View of the Wilkinson Building with Duke Chapel in the backfground.

Summer Research Experiences for Undergraduates (REU)

Duke Electrical & Computer Engineering’s Research Experience for Undergraduates (REU) is a paid opportunity that brings undergraduates into our research laboratories for nine weeks in the summer.

Work full-time on interesting projects, led by members of the Duke ECE faculty. You'll experience thought-provoking seminars and workshops, participate in research lab life, and present your findings at a special poster symposium.

  • Applications open December 15 and close January 31
  • Applicants will be notified of final decisions by March 15
  • 2024 program dates: May 26, 2024 - July 27, 2024

Support

  • $5400 stipend ($600 per week)
  • Housing and meals on Duke campus
  • Travel reimbursement, up to $600

Are you Ready?

To be eligible, an applicant must be:

  • Sophomore or Junior status * 
  • Enrolled in an accredited college or university

International students are welcome to apply provided they can provide appropriate documentation that will allow them to legally reside in the United States for at least the period specified above.

* If your status is not sophomore or junior but you beleieve you have special circumstances, there is an opportunity to explain those circumstances in the application.


Submit Your Application

Complete our online application, which includes:

  • Statement of purpose
  • Résumé
  • Contact information for a letter of recommendation

APPLY HERE


Browse 2024 Project Summaries

∗ Due to funding requirements, this project is offered to applicants who are US citizens or permanent residents only. 

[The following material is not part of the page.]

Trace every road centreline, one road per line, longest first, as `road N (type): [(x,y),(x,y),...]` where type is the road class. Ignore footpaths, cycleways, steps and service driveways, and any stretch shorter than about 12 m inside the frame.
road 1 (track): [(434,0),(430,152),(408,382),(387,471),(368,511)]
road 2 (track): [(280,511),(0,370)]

Exploiting Natural Language Processing for Speech Enhancement in Cochlear Implants

Project Overview: Cochlear implants (CIs) can restore hearing to individuals with severe hearing loss. Most cochlear implant users have good speech recognition in quiet conditions; however, they struggle to understand speech in challenging listening environments with noise and reverberation. While commercially available CIs have incorporated technical solutions to reduce background noise, there is currently no effective solution that directly addresses reverberation in CIs. The main challenge in developing a solution to mitigate reverberation is the task of distinguishing wanted speech from unwanted speech with similar characteristics: reverberant speech reflections are echoes - attenuated and delayed copies - of the target speech that a listener is trying to understand. Everyday listening environment contain varying combinations of background noise and reverberation. Thus, there is a need for robust speech enhancement algorithms for diverse acoustic environments. Recent years has seen successful applications of artificial intelligence/machine learning for smart voice assistants that rely on the predictability of speech for automatic speech recognition of words to execute voice commands. Based on a similar concept of a “smart” CI, this project will leverage real-time automatic recognition of phonemes - the smallest unit of speech - to improve speech enhancement for CI users in challenging listening conditions with noise and reverberation.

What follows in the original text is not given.